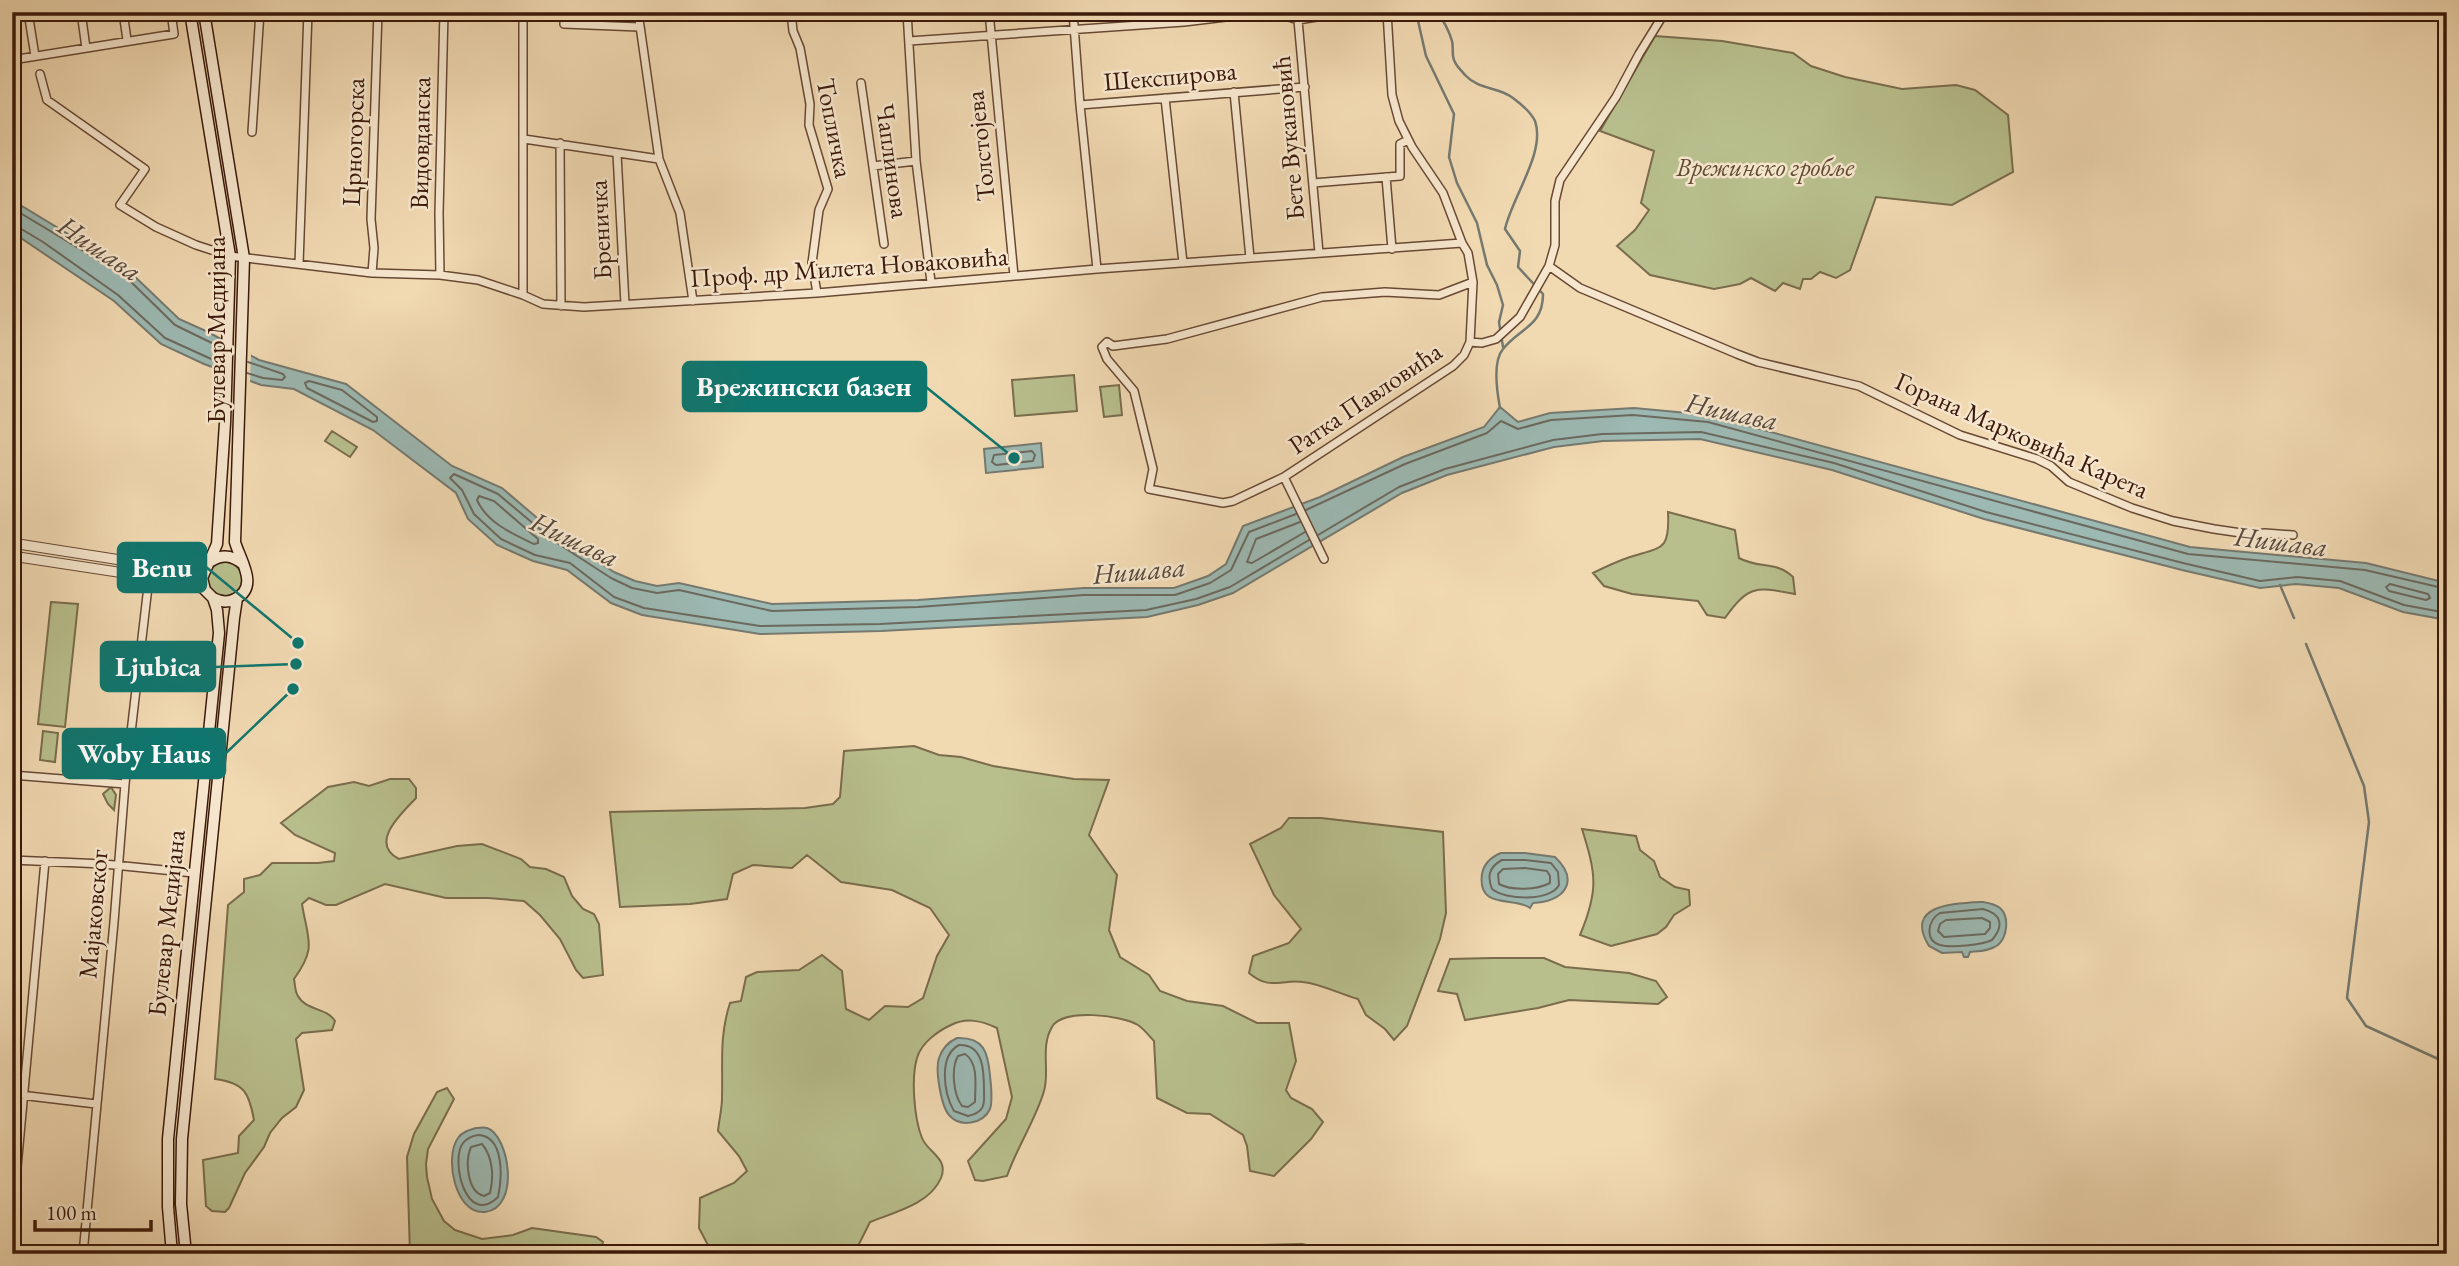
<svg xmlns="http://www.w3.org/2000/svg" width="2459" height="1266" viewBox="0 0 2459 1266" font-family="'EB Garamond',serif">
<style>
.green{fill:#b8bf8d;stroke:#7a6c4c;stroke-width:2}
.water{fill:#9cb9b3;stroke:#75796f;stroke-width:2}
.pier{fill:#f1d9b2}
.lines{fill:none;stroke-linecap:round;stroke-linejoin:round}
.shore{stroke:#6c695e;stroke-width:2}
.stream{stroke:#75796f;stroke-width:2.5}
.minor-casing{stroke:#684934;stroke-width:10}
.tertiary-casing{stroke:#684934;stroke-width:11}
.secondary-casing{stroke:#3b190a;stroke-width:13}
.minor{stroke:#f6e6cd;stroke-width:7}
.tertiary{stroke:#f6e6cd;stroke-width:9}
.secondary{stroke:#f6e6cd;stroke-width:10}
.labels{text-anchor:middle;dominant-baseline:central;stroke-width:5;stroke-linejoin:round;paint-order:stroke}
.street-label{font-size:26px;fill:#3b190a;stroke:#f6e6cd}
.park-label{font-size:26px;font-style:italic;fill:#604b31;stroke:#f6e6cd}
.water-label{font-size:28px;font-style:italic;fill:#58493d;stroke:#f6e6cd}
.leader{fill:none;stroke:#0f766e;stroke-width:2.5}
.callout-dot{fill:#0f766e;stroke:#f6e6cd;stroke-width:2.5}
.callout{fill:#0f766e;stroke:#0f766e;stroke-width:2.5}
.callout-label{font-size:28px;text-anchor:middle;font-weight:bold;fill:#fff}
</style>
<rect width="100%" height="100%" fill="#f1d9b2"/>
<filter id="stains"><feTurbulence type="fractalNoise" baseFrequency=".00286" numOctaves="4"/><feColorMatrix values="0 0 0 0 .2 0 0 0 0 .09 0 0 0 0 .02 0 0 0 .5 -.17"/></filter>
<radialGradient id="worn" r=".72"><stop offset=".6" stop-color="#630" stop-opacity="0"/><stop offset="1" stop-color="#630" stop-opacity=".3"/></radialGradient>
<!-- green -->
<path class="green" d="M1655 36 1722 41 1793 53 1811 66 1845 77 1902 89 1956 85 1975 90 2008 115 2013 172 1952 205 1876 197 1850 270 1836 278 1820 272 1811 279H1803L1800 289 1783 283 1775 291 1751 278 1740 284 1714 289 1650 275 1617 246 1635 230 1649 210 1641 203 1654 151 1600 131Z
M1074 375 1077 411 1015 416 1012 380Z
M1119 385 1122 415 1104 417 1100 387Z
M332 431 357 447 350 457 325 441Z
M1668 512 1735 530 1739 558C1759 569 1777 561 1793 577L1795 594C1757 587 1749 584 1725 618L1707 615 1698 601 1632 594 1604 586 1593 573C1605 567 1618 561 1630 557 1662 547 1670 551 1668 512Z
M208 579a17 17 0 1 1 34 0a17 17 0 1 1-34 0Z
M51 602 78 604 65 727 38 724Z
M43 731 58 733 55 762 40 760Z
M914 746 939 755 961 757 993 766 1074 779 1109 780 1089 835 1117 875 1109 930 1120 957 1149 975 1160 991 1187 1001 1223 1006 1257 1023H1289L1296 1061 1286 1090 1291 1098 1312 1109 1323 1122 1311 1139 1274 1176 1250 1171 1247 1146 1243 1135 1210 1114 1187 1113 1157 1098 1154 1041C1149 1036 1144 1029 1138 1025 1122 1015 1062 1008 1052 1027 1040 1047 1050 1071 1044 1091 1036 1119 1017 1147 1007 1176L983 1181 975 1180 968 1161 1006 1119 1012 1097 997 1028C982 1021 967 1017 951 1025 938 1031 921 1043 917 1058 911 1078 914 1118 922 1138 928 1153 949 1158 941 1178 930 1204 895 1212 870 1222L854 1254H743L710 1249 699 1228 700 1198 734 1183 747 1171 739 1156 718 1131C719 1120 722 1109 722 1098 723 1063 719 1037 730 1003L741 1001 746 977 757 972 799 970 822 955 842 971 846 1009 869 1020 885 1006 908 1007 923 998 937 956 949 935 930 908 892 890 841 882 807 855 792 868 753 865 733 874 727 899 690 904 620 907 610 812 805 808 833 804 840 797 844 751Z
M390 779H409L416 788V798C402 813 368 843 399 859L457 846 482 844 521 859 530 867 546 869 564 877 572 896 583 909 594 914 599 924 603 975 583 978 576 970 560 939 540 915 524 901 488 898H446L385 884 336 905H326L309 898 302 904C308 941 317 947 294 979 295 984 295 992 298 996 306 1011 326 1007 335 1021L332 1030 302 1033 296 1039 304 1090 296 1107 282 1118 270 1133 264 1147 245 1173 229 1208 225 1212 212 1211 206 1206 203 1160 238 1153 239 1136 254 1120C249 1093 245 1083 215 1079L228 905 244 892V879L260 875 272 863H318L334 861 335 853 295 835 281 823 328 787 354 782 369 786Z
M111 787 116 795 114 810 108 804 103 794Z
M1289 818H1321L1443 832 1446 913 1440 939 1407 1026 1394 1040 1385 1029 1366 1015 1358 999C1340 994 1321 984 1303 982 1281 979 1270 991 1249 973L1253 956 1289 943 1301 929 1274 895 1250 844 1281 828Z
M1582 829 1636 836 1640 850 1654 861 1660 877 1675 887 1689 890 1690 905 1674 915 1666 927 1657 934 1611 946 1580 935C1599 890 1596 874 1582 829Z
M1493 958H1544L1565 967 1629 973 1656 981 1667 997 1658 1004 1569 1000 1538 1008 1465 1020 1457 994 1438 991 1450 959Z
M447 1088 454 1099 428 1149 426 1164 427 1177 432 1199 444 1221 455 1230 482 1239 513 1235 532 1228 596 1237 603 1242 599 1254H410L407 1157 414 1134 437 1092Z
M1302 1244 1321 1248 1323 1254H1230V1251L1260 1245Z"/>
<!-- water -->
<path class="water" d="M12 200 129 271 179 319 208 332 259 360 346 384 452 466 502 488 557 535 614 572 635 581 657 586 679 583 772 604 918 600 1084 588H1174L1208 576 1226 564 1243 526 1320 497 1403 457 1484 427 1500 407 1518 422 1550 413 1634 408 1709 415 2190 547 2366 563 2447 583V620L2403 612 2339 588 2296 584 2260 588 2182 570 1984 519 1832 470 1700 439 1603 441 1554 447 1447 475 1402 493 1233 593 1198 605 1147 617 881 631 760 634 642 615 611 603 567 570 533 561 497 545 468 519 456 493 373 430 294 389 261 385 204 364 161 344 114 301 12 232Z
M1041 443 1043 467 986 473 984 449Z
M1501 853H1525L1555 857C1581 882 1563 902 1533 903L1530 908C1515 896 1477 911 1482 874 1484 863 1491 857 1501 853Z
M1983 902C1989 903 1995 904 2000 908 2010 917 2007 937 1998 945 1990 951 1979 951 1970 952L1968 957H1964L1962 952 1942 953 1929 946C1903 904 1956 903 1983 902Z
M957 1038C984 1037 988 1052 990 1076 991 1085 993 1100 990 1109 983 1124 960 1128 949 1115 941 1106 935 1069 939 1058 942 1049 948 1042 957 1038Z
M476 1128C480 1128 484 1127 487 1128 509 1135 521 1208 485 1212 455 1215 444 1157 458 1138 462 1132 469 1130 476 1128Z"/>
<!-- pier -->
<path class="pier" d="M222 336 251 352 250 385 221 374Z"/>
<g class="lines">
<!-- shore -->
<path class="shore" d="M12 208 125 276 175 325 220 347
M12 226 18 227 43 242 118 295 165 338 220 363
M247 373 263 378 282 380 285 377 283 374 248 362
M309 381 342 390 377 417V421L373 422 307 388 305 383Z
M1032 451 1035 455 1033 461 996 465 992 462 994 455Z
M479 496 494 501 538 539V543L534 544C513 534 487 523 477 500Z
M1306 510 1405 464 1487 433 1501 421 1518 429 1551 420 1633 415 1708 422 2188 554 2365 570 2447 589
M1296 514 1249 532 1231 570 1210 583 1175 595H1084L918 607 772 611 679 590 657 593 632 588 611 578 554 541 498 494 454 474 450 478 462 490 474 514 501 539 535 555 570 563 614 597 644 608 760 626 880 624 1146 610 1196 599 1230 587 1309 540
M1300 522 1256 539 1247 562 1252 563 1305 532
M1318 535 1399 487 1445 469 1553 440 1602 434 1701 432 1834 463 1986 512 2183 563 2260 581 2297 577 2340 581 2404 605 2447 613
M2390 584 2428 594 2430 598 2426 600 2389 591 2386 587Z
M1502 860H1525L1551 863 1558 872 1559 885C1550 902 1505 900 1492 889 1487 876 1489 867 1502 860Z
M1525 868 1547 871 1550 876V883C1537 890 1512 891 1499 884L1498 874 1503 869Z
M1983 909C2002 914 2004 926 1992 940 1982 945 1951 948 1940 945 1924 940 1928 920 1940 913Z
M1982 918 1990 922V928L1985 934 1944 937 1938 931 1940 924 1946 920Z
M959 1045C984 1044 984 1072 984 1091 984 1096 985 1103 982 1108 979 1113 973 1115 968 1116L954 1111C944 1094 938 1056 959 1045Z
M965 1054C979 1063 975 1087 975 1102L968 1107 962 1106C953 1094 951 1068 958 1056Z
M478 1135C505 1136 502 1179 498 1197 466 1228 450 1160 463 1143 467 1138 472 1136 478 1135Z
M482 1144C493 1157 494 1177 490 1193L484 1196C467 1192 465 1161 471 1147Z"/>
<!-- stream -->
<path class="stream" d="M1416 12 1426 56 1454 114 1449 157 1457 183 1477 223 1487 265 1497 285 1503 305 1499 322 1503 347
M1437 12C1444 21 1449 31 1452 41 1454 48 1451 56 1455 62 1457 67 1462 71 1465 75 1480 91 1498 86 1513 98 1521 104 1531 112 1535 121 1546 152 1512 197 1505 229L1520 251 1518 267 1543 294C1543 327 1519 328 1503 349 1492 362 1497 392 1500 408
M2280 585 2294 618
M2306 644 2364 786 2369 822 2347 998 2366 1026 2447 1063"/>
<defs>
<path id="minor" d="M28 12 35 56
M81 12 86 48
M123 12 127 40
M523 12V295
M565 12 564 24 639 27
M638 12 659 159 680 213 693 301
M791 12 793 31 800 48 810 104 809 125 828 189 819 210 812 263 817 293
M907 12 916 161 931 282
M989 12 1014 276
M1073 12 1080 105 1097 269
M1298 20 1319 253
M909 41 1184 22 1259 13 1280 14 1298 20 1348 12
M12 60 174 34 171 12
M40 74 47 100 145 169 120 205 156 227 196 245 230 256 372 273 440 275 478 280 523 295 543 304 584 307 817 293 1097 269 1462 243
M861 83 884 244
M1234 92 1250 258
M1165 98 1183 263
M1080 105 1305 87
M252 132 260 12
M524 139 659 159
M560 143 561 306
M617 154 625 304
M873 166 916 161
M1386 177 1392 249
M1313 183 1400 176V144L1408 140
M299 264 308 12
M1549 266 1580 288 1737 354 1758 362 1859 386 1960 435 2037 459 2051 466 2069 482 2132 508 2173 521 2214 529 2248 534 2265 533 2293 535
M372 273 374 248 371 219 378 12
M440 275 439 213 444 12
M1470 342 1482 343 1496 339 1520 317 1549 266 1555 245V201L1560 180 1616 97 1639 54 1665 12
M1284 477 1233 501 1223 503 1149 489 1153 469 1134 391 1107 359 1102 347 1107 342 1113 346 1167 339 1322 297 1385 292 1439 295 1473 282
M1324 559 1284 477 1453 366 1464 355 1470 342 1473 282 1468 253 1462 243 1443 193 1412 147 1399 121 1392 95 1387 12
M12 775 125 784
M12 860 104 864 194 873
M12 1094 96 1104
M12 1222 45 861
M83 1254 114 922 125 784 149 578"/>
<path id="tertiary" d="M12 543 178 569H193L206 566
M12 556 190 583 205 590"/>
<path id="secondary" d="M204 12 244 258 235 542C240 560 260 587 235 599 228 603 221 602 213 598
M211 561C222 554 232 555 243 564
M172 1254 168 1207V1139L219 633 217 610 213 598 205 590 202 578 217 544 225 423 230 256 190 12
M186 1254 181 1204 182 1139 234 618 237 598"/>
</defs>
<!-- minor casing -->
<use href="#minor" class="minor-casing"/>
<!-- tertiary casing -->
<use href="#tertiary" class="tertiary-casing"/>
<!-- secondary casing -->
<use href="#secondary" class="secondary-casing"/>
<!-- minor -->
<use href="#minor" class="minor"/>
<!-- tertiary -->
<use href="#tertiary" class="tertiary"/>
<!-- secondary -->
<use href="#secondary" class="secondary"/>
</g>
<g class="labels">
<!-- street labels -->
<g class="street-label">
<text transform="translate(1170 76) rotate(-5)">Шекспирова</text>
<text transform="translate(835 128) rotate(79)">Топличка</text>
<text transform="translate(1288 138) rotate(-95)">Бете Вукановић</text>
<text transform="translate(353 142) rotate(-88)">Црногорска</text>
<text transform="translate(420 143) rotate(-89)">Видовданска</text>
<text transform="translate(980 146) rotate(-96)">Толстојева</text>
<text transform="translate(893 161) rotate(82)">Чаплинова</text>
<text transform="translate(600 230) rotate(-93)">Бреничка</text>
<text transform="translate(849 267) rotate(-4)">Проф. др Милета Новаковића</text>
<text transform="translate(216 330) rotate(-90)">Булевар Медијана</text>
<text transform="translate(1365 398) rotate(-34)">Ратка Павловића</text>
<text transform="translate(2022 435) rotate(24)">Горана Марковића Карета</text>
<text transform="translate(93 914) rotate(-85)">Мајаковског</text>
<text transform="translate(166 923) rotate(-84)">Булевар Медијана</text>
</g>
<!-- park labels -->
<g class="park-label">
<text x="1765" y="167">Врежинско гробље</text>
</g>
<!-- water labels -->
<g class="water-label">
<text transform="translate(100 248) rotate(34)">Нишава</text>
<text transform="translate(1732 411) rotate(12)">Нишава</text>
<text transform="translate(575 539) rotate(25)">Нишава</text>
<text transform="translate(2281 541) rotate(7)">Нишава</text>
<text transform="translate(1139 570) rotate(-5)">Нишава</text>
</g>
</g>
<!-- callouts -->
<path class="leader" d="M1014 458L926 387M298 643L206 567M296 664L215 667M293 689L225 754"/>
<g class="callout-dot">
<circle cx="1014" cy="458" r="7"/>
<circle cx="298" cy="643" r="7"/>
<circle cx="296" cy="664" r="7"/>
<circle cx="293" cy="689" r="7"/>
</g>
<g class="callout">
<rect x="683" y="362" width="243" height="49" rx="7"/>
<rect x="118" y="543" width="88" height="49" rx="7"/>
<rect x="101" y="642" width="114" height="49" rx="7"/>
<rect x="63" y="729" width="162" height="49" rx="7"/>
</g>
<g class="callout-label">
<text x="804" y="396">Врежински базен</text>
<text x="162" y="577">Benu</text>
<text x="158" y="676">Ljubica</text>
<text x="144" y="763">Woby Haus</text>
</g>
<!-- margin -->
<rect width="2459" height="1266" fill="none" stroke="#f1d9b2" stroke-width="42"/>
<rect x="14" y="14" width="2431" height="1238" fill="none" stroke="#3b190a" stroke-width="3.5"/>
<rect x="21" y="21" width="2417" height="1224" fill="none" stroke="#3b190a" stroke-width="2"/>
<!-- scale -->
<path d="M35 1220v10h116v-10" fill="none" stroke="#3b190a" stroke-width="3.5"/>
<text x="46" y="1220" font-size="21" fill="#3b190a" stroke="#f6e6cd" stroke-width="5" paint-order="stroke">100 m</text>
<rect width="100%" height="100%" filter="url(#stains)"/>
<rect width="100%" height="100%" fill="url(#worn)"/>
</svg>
—————
§ EXERCISE GOAL: The reply must be a number and nothing more: the count of lines above that contain the word "worn".

§ ANSWER BOX: 2